While living in upstate New York, Council made ends meet working as a freelance graphic designer and writer. He was married in 2001 to a woman he met in New York. Council said life was going relatively well until his wife came down with a mysterious and still-undiagnosed medical condition.

“She couldn’t walk for a period of time, she couldn’t talk for like two weeks,” Council said. “It was a nightmare, especially the not knowing.”

Council said, at the suggestion of a doctor, he and his wife decided to move to a more temperate climate in 2005. They thought exchanging frigid, snowy winters in upstate New York for the mild conditions of Santa Fe, New Mexico, would help the mystery ailment.

But that meant Council would have to start from square one if he wanted to continue with his freelance graphic design and writing work. He couldn’t take his clientele with him, and the rebuild in New Mexico proved impossible.

He found employment, though, working at places like Blockbuster and RadioShack, but his wife was unable to do much. Meanwhile, the medical expenses piled up without any resolution to the sickness.

“We went from two incomes to one and our families, our support groups, were back in New York, 2,000 miles away,” Council said. “In hindsight, it probably wasn’t the best decision.”

For a time in New Mexico, the couple lived out of their car. They moved back to New York in 2010, but separated soon after. Council said they’re still legally married, but he hasn’t seen his wife since 2011.

The separation left him devastated. Council lived in Brooklyn, but was never able to regain the life he had before the move. He remained homeless and bounced around shelters throughout the city.
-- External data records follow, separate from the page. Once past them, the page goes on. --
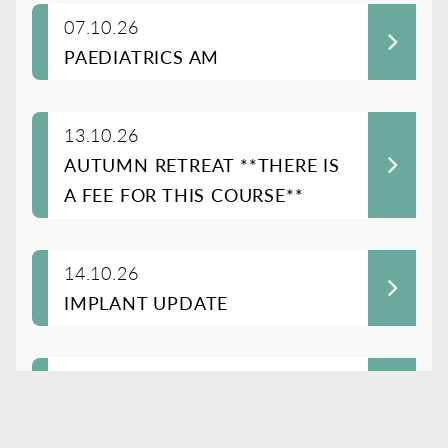
07.10.26
PAEDIATRICS AM
13.10.26
AUTUMN RETREAT **THERE IS
A FEE FOR THIS COURSE**
14.10.26
IMPLANT UPDATE
21.10.26
COMMON ISSUES IN OLDER
PERSON’S MENTAL HEALTH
In 2013, he moved to Utah to live with a person he’d been collaborating with on an online comic. He stayed with the man for a while and found part-time work at a call center in West Valley, but eventually found himself again without a home.

It was shortly after he came to Utah that he heard about the Ogden Homeless Veterans Fellowship — the place Council said finally changed his life.
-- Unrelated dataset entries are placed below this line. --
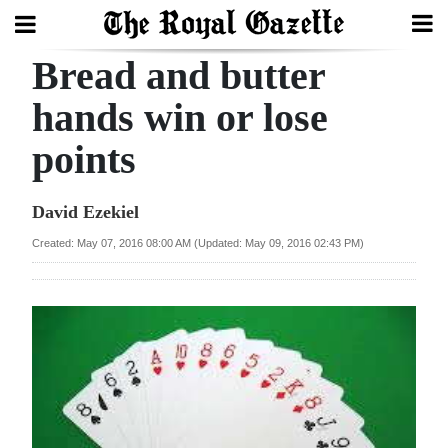
Bread and butter
Search
hands win or lose
points
Home
Year
David Ezekiel
In
Created: May 07, 2016 08:00 AM (Updated: May 09, 2016 02:43 PM)
Review
Bermuda
Budget
Election
2025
Nearly two years ago, Council entered an 18-month transitional housing program at the fellowship that provides free housing for veterans while they work with in-house counselors and case workers to identify the underlying causes of their homelessness.

OHVF Director Jeff Kane said counselors help veterans set goals and learn life skills and coping strategies while working with them to develop a plan to transition into permanent housing. 
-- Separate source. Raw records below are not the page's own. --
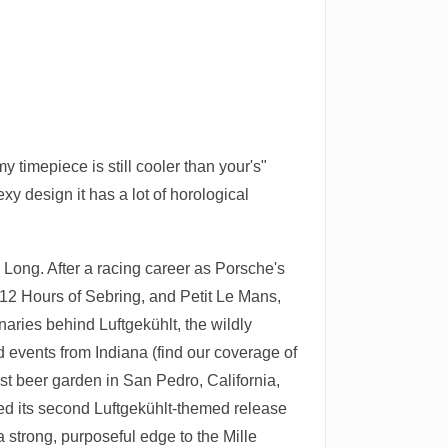
y timepiece is still cooler than your's"
xy design it has a lot of horological
k Long. After a racing career as Porsche's
e 12 Hours of Sebring, and Petit Le Mans,
aries behind Luftgekühlt, the wildly
 events from Indiana (find our coverage of
est beer garden in San Pedro, California,
iled its second Luftgekühlt-themed release
 strong, purposeful edge to the Mille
“The whole goal is to get them on their feet,” Kane said. “But we want them to, essentially, be the ones to do it. We help, we facilitate, but for success to happen, they really have to do it themselves.”

In exchange for the housing and counseling services, veterans at OHVF must stay clean and sober and do chores around the fellowship’s 50-bed facility on 23rd Street, between Jefferson and Adams avenues. 

“You do dishes, laundry, you make your own meals,” Council said. “You learn how to live a normal life again.”

Returning to that normal life has required Council to acknowledge what he calls the real genesis of his homelessness: being sexually abused as a child.

He said counselors at the fellowship made him realize he had to deal with the abuse, not run from it. 

“It really affected my relationships and how I interacted with people,” Council said. “It took me a long time to deal with it, but I think I’m finally doing it.” 

Council said he’s also realized much of his wife’s mystery illness can likely be attributed to post-traumatic stress.

“I don’t want to speak for her, but she had a really challenging childhood, too,” he said. “It just makes sense. Life is hard sometimes. It doesn’t matter if you’re a veteran, a doctor, a lawyer. It doesn’t matter how well you plan — things can happen.”

Council is currently working through an extended-stay program at the fellowship, but said he plans to leave Ogden soon, hoping to settle in either Kansas or back home in New York. He said after years of bouncing among shelters, making cross-country moves in search of a better life and spending too much time living out of his car, he finally feels like stability is on the horizon.

“Being homeless, it’s like a really awful, long camping trip,” Council said. “And I never thought camping was any fun anyway. I’m ready to take my experiences and learn from them. Move on to a better life.”